[Stored data]
++++++++++
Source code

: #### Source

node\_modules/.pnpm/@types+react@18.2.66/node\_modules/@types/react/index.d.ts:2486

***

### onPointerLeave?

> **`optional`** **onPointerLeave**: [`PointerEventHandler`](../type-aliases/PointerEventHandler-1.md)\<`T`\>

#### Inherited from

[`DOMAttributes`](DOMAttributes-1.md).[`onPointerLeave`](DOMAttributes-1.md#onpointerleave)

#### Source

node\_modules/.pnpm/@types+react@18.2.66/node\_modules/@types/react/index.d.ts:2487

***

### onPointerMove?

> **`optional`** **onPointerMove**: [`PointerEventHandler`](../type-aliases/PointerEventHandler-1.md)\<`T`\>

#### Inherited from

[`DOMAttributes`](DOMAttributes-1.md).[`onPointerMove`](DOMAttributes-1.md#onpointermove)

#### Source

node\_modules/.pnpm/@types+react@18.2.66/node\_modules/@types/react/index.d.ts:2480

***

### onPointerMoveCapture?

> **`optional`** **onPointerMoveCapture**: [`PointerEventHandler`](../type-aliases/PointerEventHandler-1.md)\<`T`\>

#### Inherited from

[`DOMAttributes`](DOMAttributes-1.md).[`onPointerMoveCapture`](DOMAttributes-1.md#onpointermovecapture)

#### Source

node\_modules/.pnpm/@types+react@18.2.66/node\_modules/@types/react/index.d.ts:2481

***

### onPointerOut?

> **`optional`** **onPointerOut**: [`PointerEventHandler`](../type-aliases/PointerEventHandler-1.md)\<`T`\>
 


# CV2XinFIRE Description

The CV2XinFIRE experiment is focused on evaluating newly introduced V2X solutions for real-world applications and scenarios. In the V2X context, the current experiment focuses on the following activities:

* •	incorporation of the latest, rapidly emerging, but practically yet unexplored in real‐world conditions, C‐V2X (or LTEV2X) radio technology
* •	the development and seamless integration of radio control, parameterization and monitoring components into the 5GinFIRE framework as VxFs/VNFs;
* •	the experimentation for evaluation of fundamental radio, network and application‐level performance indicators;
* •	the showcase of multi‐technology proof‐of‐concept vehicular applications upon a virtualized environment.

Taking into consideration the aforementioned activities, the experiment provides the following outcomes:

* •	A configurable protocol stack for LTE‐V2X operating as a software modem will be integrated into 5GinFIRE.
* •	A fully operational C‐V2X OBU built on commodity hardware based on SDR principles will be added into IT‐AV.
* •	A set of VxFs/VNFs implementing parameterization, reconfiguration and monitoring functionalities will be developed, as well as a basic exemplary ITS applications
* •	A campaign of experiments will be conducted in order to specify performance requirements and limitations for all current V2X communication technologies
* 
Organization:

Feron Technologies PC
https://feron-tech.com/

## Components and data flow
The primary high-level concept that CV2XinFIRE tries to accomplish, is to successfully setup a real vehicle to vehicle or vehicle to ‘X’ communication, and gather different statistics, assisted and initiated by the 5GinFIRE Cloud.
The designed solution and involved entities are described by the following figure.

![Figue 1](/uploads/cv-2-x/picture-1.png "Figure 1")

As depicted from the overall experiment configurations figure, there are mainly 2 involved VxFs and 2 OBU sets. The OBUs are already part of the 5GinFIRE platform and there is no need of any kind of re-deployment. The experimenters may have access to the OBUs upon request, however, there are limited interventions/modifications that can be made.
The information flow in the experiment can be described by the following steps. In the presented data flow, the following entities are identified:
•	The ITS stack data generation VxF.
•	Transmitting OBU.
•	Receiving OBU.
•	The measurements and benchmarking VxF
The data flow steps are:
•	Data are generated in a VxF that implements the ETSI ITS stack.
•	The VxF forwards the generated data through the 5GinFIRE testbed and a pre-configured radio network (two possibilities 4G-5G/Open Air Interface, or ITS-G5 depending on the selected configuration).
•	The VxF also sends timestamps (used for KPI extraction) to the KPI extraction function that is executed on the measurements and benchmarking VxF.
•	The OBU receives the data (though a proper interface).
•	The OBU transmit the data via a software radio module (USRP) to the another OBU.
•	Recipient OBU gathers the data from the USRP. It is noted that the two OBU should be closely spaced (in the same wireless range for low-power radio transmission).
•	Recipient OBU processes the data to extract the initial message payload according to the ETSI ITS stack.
++++++++++
Goal of the exercise.
Retype, without changes, the part of the material that opens with the line containing "integrated into 5GinFIRE." and closes with the line containing "added into IT‐AV.".

Written response.
* •	A configurable protocol stack for LTE‐V2X operating as a software modem will be integrated into 5GinFIRE.
* •	A fully operational C‐V2X OBU built on commodity hardware based on SDR principles will be added into IT‐AV.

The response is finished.